> [About this exercise]
Looking at the listing below, work out the number of lines where the string "select" shows up, and give that number only.

> [Entries supplied]
- - -
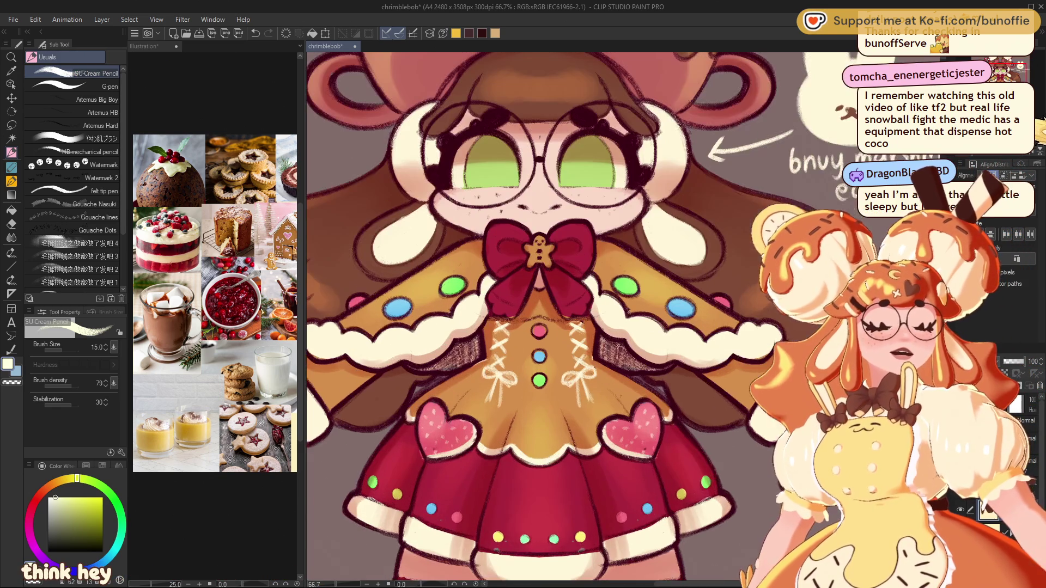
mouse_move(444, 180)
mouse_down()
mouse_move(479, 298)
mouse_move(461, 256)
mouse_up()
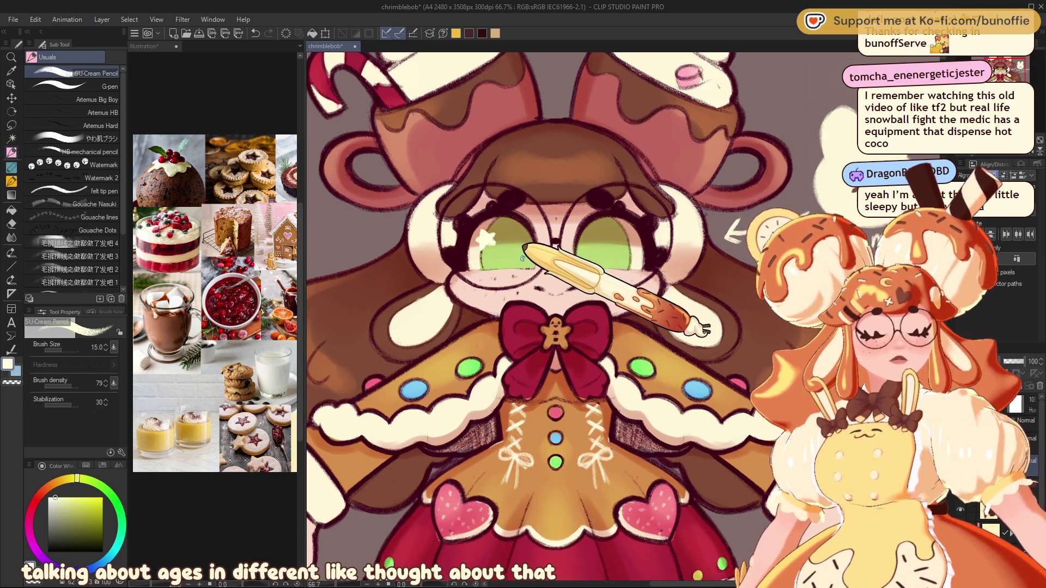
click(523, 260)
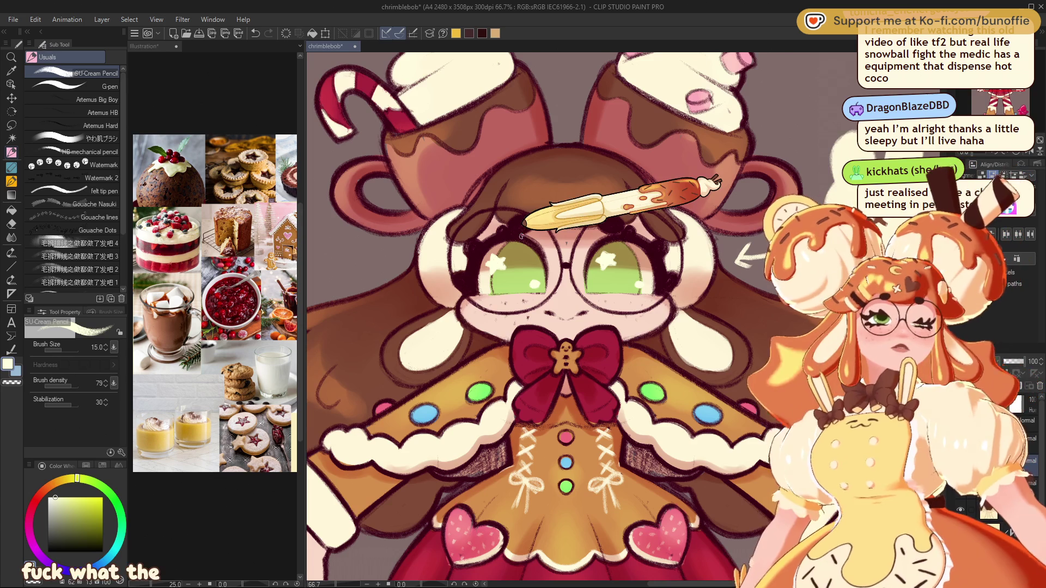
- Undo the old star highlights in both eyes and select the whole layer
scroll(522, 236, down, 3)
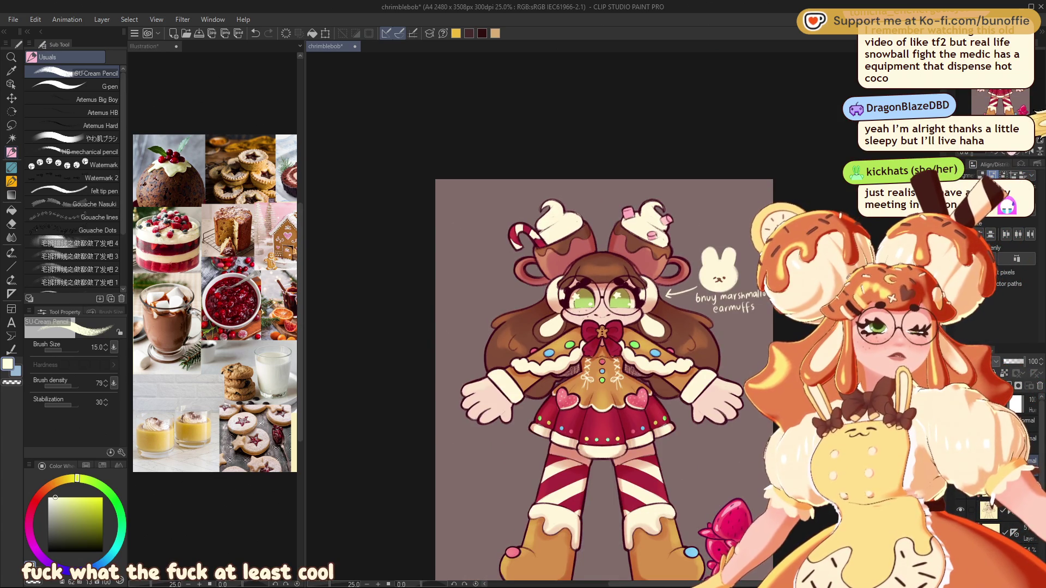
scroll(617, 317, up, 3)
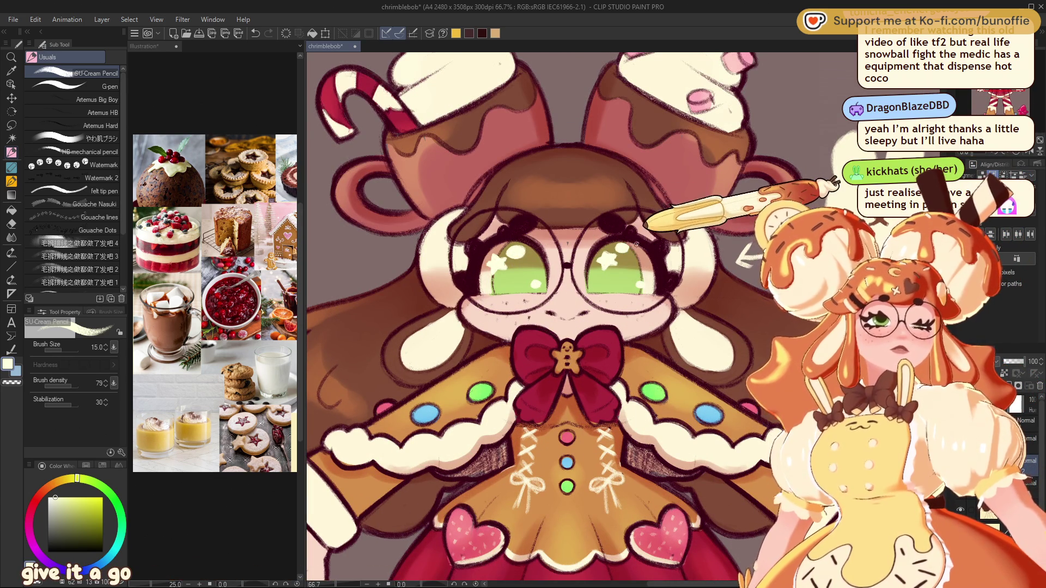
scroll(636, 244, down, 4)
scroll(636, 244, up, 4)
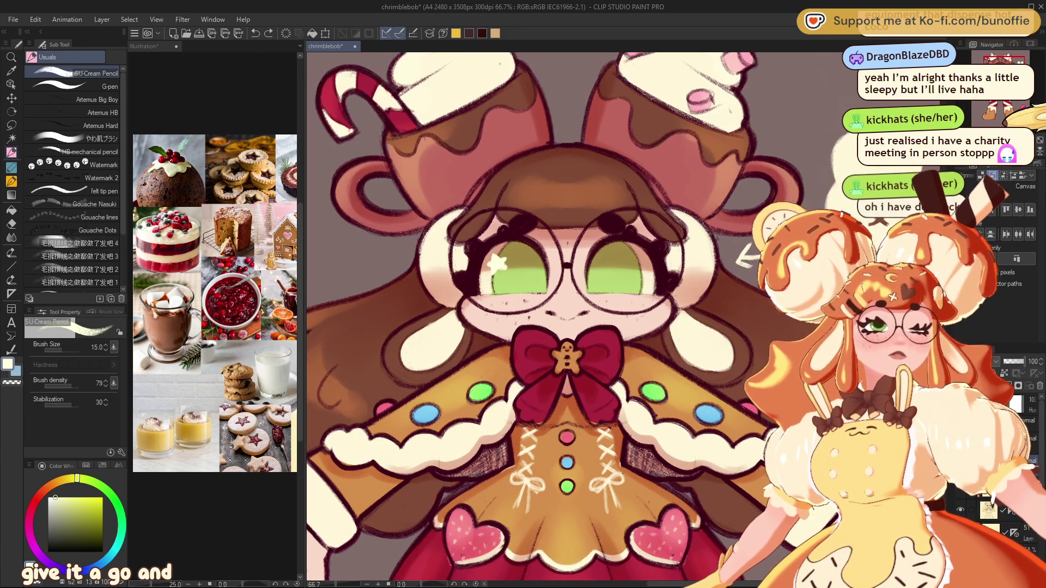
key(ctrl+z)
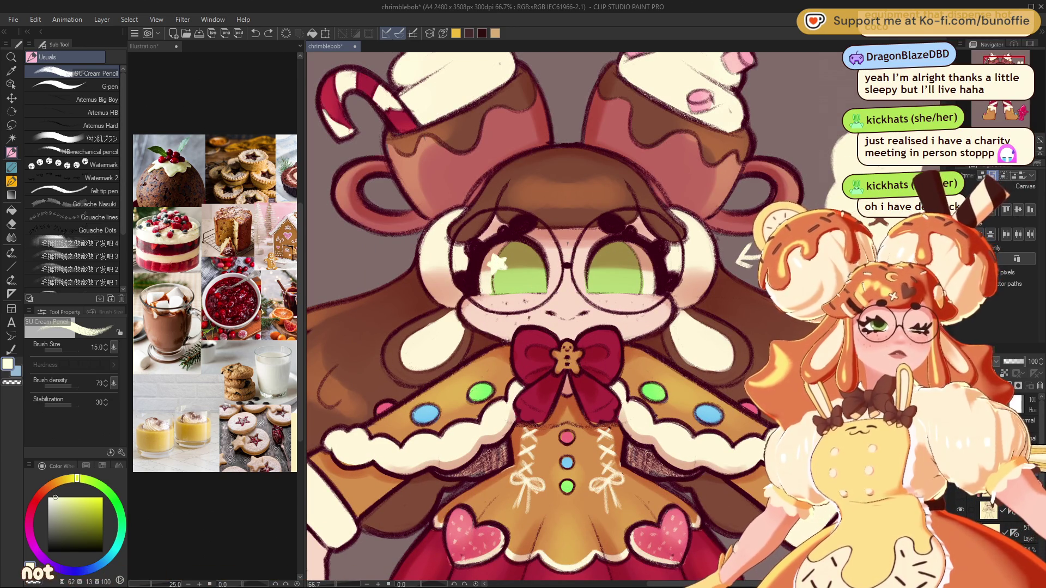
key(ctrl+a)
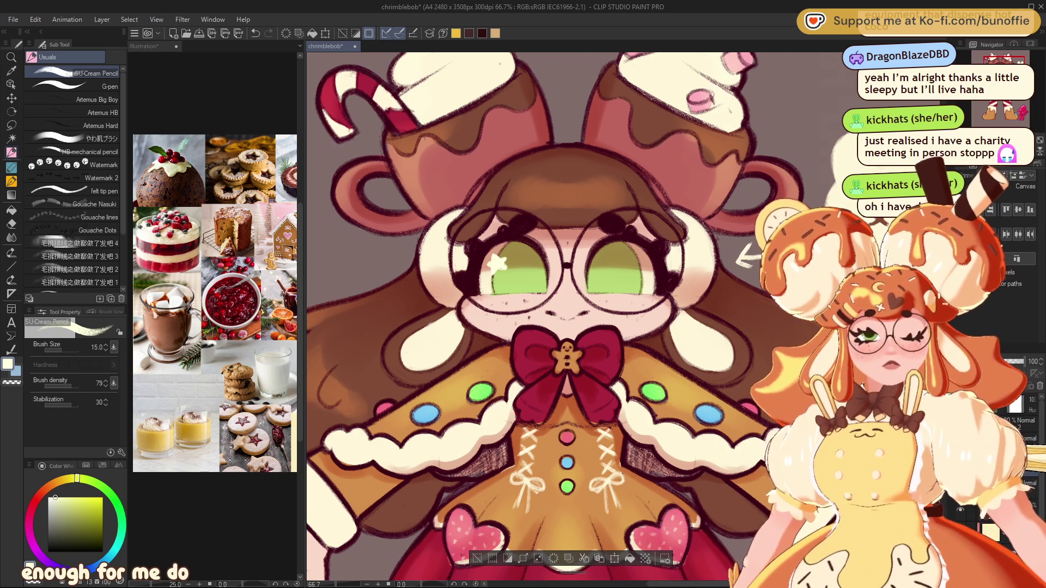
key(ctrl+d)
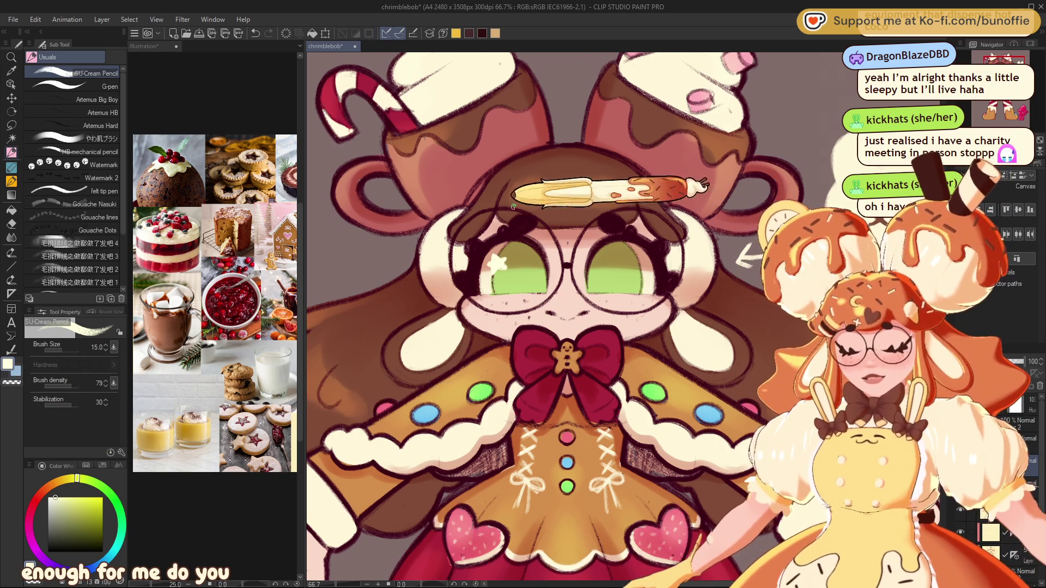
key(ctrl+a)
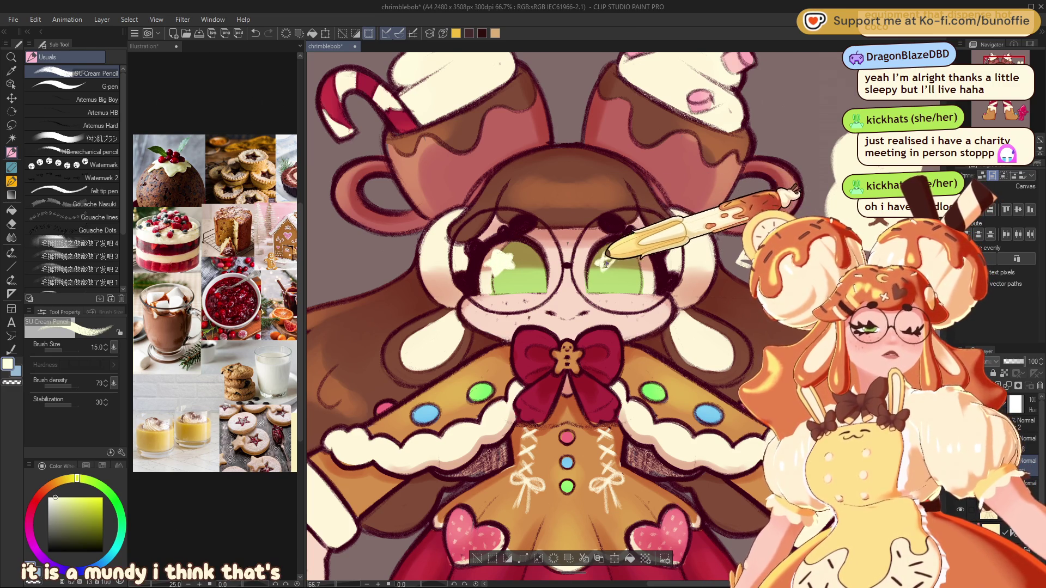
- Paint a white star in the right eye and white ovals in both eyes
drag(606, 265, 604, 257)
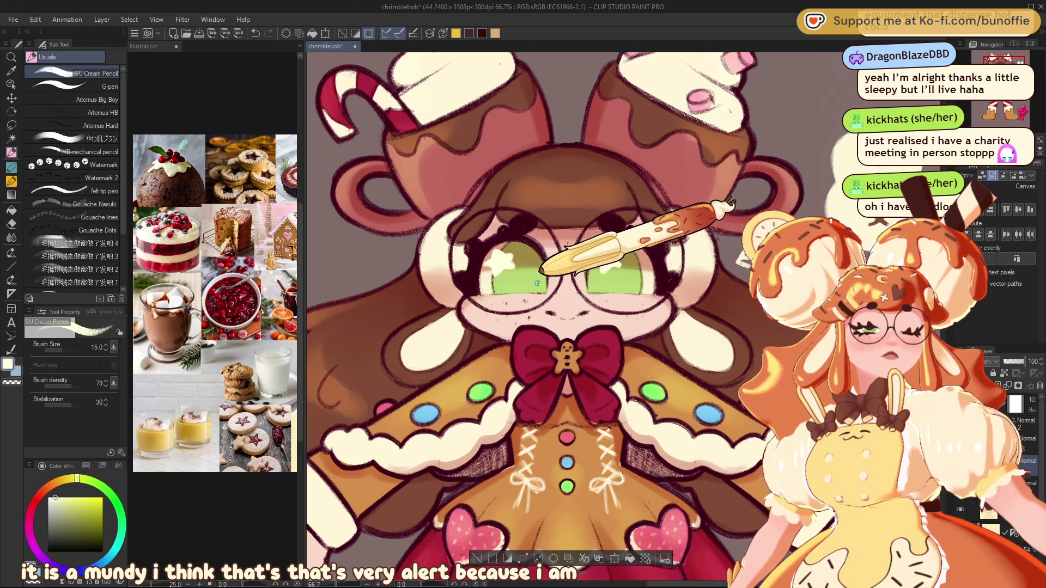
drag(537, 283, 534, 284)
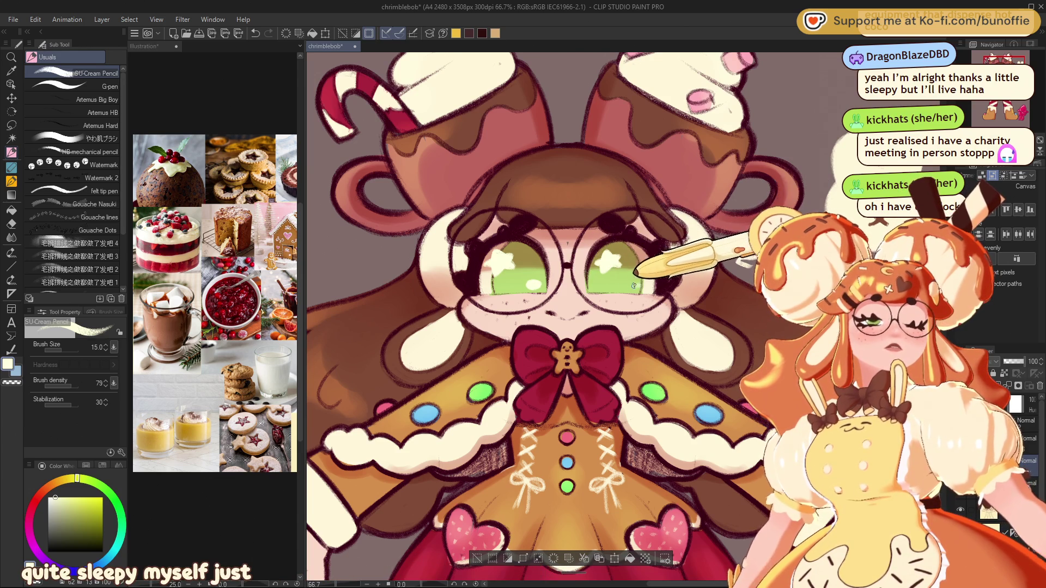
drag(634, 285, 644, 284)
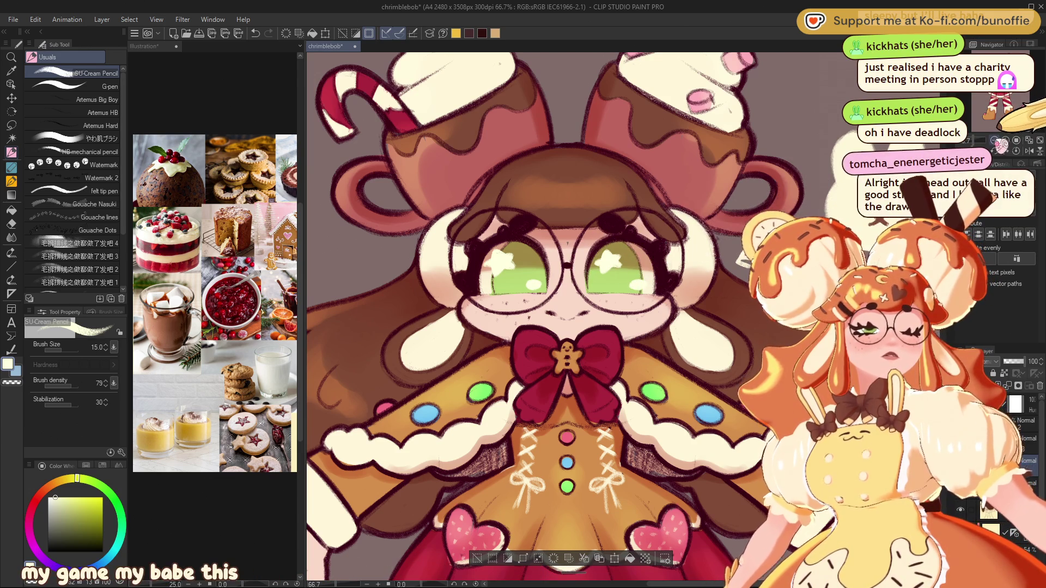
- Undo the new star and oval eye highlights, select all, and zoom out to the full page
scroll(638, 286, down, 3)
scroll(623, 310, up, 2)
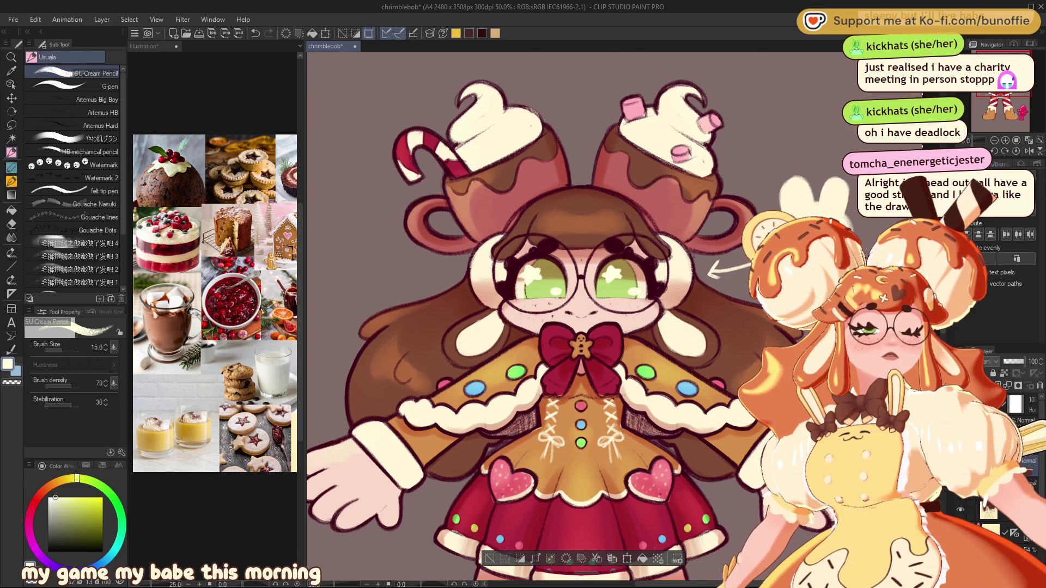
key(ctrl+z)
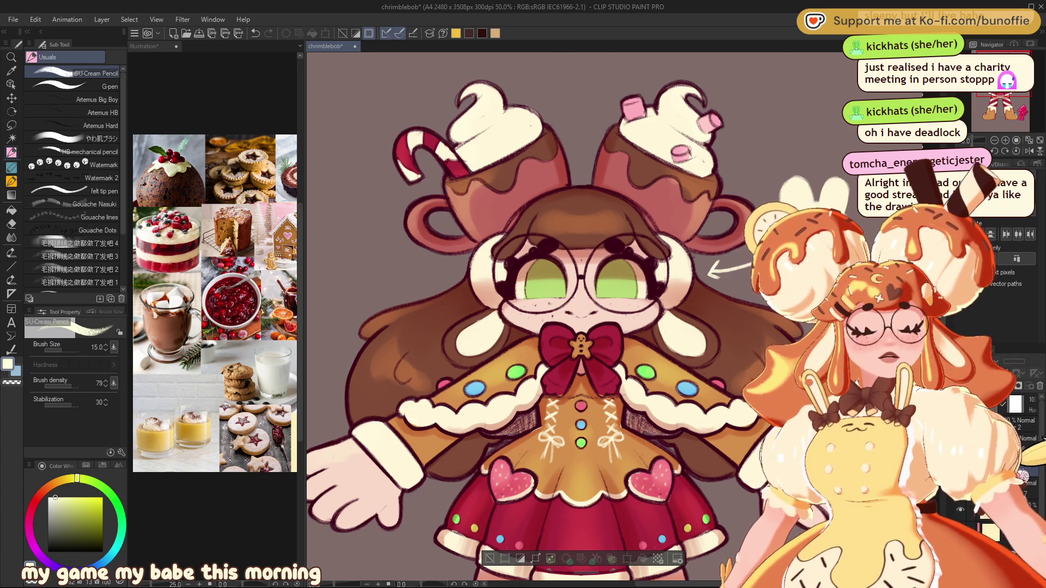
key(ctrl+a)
- - -
> [Exercise solution]
2